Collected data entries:

==========

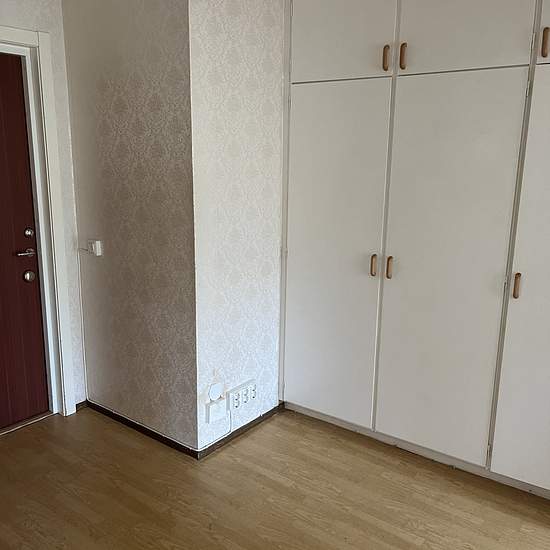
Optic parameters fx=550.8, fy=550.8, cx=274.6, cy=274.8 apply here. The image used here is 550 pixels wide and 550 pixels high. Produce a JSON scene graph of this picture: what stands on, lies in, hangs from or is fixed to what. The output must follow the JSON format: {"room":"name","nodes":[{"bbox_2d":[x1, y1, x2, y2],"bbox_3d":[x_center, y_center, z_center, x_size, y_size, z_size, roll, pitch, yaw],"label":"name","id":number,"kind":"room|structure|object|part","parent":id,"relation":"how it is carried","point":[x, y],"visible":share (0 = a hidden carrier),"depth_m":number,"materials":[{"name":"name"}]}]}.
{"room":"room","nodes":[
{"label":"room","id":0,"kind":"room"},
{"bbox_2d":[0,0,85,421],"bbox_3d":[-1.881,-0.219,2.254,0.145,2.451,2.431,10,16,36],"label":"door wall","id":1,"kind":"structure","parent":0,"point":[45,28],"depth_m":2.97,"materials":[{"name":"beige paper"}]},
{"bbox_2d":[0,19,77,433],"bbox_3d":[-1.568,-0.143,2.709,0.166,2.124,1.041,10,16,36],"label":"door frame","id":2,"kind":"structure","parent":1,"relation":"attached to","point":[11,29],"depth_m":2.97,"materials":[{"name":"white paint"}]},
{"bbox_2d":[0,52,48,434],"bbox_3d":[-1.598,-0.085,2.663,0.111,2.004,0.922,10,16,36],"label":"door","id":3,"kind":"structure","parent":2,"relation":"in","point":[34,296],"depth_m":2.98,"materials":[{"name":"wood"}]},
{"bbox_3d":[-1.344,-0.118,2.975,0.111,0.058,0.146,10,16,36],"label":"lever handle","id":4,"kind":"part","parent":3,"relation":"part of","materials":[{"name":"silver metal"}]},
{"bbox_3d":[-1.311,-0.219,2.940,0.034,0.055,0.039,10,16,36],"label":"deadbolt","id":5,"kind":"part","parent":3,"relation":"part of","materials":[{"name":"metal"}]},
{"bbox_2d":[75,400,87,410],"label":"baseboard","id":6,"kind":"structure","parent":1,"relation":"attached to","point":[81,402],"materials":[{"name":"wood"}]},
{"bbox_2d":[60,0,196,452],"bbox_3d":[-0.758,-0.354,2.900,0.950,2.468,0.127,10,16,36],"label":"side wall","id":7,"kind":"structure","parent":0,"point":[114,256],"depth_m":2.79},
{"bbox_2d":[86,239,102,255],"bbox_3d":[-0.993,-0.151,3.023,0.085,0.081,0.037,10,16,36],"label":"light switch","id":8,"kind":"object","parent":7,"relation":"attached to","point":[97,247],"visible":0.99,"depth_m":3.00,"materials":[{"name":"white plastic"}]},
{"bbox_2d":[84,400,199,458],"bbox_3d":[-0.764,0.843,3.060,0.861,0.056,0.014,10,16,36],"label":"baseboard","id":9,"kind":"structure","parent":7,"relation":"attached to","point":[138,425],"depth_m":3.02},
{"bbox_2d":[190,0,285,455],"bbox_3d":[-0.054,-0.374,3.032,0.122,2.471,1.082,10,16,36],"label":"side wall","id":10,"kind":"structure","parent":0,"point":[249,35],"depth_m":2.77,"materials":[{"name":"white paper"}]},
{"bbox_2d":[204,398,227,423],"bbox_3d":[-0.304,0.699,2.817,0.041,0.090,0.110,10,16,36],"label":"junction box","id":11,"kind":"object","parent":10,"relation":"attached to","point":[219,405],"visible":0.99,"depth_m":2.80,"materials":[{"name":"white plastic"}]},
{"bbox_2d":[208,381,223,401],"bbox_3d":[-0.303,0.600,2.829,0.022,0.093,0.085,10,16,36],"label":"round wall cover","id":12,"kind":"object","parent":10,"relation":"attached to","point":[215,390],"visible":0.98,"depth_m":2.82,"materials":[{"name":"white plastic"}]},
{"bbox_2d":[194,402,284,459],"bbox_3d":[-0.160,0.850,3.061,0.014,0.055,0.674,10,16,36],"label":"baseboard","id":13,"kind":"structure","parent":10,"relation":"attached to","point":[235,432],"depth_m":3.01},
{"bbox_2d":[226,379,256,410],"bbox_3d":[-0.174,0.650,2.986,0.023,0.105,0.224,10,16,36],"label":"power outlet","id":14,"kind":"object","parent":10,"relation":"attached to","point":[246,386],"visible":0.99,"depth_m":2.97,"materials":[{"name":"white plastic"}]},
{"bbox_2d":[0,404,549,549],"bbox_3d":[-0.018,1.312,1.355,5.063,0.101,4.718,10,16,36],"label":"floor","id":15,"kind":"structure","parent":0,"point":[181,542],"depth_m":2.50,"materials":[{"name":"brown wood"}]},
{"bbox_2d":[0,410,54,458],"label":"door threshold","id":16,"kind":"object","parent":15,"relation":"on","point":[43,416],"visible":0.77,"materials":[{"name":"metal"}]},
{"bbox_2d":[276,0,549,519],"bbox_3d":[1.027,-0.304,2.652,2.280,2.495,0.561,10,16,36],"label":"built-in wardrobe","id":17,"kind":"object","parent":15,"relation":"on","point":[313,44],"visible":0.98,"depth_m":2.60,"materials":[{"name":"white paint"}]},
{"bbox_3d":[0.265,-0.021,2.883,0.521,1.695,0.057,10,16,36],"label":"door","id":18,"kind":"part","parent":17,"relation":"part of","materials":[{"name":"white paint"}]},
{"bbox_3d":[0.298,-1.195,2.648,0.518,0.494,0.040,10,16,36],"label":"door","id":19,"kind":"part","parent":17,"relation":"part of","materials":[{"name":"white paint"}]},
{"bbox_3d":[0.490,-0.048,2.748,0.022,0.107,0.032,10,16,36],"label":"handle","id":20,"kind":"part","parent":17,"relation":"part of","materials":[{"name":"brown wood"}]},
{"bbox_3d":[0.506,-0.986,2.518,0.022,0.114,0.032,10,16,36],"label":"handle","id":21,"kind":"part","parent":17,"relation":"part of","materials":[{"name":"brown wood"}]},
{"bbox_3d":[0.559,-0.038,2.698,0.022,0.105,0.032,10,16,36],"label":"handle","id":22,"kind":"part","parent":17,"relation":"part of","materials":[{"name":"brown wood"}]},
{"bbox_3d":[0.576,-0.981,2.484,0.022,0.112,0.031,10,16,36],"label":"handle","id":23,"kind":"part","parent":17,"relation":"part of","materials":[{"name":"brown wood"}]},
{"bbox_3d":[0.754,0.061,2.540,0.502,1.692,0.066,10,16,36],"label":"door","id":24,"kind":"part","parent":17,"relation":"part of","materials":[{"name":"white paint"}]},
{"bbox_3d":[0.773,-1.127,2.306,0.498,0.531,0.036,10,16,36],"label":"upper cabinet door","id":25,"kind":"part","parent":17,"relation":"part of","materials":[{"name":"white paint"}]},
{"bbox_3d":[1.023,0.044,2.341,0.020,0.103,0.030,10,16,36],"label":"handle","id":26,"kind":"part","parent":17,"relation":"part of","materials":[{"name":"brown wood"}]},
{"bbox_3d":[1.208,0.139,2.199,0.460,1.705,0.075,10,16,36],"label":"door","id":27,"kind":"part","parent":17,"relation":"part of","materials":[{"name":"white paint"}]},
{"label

==========

> _Description of the task_:
Please keep every line of the data the same when you reproduce it, and keep every picture out.

> _Answer to the problem_:
Optic parameters fx=550.8, fy=550.8, cx=274.6, cy=274.8 apply here. The image used here is 550 pixels wide and 550 pixels high. Produce a JSON scene graph of this picture: what stands on, lies in, hangs from or is fixed to what. The output must follow the JSON format: {"room":"name","nodes":[{"bbox_2d":[x1, y1, x2, y2],"bbox_3d":[x_center, y_center, z_center, x_size, y_size, z_size, roll, pitch, yaw],"label":"name","id":number,"kind":"room|structure|object|part","parent":id,"relation":"how it is carried","point":[x, y],"visible":share (0 = a hidden carrier),"depth_m":number,"materials":[{"name":"name"}]}]}.
{"room":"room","nodes":[
{"label":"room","id":0,"kind":"room"},
{"bbox_2d":[0,0,85,421],"bbox_3d":[-1.881,-0.219,2.254,0.145,2.451,2.431,10,16,36],"label":"door wall","id":1,"kind":"structure","parent":0,"point":[45,28],"depth_m":2.97,"materials":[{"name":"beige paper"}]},
{"bbox_2d":[0,19,77,433],"bbox_3d":[-1.568,-0.143,2.709,0.166,2.124,1.041,10,16,36],"label":"door frame","id":2,"kind":"structure","parent":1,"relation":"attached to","point":[11,29],"depth_m":2.97,"materials":[{"name":"white paint"}]},
{"bbox_2d":[0,52,48,434],"bbox_3d":[-1.598,-0.085,2.663,0.111,2.004,0.922,10,16,36],"label":"door","id":3,"kind":"structure","parent":2,"relation":"in","point":[34,296],"depth_m":2.98,"materials":[{"name":"wood"}]},
{"bbox_3d":[-1.344,-0.118,2.975,0.111,0.058,0.146,10,16,36],"label":"lever handle","id":4,"kind":"part","parent":3,"relation":"part of","materials":[{"name":"silver metal"}]},
{"bbox_3d":[-1.311,-0.219,2.940,0.034,0.055,0.039,10,16,36],"label":"deadbolt","id":5,"kind":"part","parent":3,"relation":"part of","materials":[{"name":"metal"}]},
{"bbox_2d":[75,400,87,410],"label":"baseboard","id":6,"kind":"structure","parent":1,"relation":"attached to","point":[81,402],"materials":[{"name":"wood"}]},
{"bbox_2d":[60,0,196,452],"bbox_3d":[-0.758,-0.354,2.900,0.950,2.468,0.127,10,16,36],"label":"side wall","id":7,"kind":"structure","parent":0,"point":[114,256],"depth_m":2.79},
{"bbox_2d":[86,239,102,255],"bbox_3d":[-0.993,-0.151,3.023,0.085,0.081,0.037,10,16,36],"label":"light switch","id":8,"kind":"object","parent":7,"relation":"attached to","point":[97,247],"visible":0.99,"depth_m":3.00,"materials":[{"name":"white plastic"}]},
{"bbox_2d":[84,400,199,458],"bbox_3d":[-0.764,0.843,3.060,0.861,0.056,0.014,10,16,36],"label":"baseboard","id":9,"kind":"structure","parent":7,"relation":"attached to","point":[138,425],"depth_m":3.02},
{"bbox_2d":[190,0,285,455],"bbox_3d":[-0.054,-0.374,3.032,0.122,2.471,1.082,10,16,36],"label":"side wall","id":10,"kind":"structure","parent":0,"point":[249,35],"depth_m":2.77,"materials":[{"name":"white paper"}]},
{"bbox_2d":[204,398,227,423],"bbox_3d":[-0.304,0.699,2.817,0.041,0.090,0.110,10,16,36],"label":"junction box","id":11,"kind":"object","parent":10,"relation":"attached to","point":[219,405],"visible":0.99,"depth_m":2.80,"materials":[{"name":"white plastic"}]},
{"bbox_2d":[208,381,223,401],"bbox_3d":[-0.303,0.600,2.829,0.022,0.093,0.085,10,16,36],"label":"round wall cover","id":12,"kind":"object","parent":10,"relation":"attached to","point":[215,390],"visible":0.98,"depth_m":2.82,"materials":[{"name":"white plastic"}]},
{"bbox_2d":[194,402,284,459],"bbox_3d":[-0.160,0.850,3.061,0.014,0.055,0.674,10,16,36],"label":"baseboard","id":13,"kind":"structure","parent":10,"relation":"attached to","point":[235,432],"depth_m":3.01},
{"bbox_2d":[226,379,256,410],"bbox_3d":[-0.174,0.650,2.986,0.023,0.105,0.224,10,16,36],"label":"power outlet","id":14,"kind":"object","parent":10,"relation":"attached to","point":[246,386],"visible":0.99,"depth_m":2.97,"materials":[{"name":"white plastic"}]},
{"bbox_2d":[0,404,549,549],"bbox_3d":[-0.018,1.312,1.355,5.063,0.101,4.718,10,16,36],"label":"floor","id":15,"kind":"structure","parent":0,"point":[181,542],"depth_m":2.50,"materials":[{"name":"brown wood"}]},
{"bbox_2d":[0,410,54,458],"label":"door threshold","id":16,"kind":"object","parent":15,"relation":"on","point":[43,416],"visible":0.77,"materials":[{"name":"metal"}]},
{"bbox_2d":[276,0,549,519],"bbox_3d":[1.027,-0.304,2.652,2.280,2.495,0.561,10,16,36],"label":"built-in wardrobe","id":17,"kind":"object","parent":15,"relation":"on","point":[313,44],"visible":0.98,"depth_m":2.60,"materials":[{"name":"white paint"}]},
{"bbox_3d":[0.265,-0.021,2.883,0.521,1.695,0.057,10,16,36],"label":"door","id":18,"kind":"part","parent":17,"relation":"part of","materials":[{"name":"white paint"}]},
{"bbox_3d":[0.298,-1.195,2.648,0.518,0.494,0.040,10,16,36],"label":"door","id":19,"kind":"part","parent":17,"relation":"part of","materials":[{"name":"white paint"}]},
{"bbox_3d":[0.490,-0.048,2.748,0.022,0.107,0.032,10,16,36],"label":"handle","id":20,"kind":"part","parent":17,"relation":"part of","materials":[{"name":"brown wood"}]},
{"bbox_3d":[0.506,-0.986,2.518,0.022,0.114,0.032,10,16,36],"label":"handle","id":21,"kind":"part","parent":17,"relation":"part of","materials":[{"name":"brown wood"}]},
{"bbox_3d":[0.559,-0.038,2.698,0.022,0.105,0.032,10,16,36],"label":"handle","id":22,"kind":"part","parent":17,"relation":"part of","materials":[{"name":"brown wood"}]},
{"bbox_3d":[0.576,-0.981,2.484,0.022,0.112,0.031,10,16,36],"label":"handle","id":23,"kind":"part","parent":17,"relation":"part of","materials":[{"name":"brown wood"}]},
{"bbox_3d":[0.754,0.061,2.540,0.502,1.692,0.066,10,16,36],"label":"door","id":24,"kind":"part","parent":17,"relation":"part of","materials":[{"name":"white paint"}]},
{"bbox_3d":[0.773,-1.127,2.306,0.498,0.531,0.036,10,16,36],"label":"upper cabinet door","id":25,"kind":"part","parent":17,"relation":"part of","materials":[{"name":"white paint"}]},
{"bbox_3d":[1.023,0.044,2.341,0.020,0.103,0.030,10,16,36],"label":"handle","id":26,"kind":"part","parent":17,"relation":"part of","materials":[{"name":"brown wood"}]},
{"bbox_3d":[1.208,0.139,2.199,0.460,1.705,0.075,10,16,36],"label":"door","id":27,"kind":"part","parent":17,"relation":"part of","materials":[{"name":"white paint"}]},
{"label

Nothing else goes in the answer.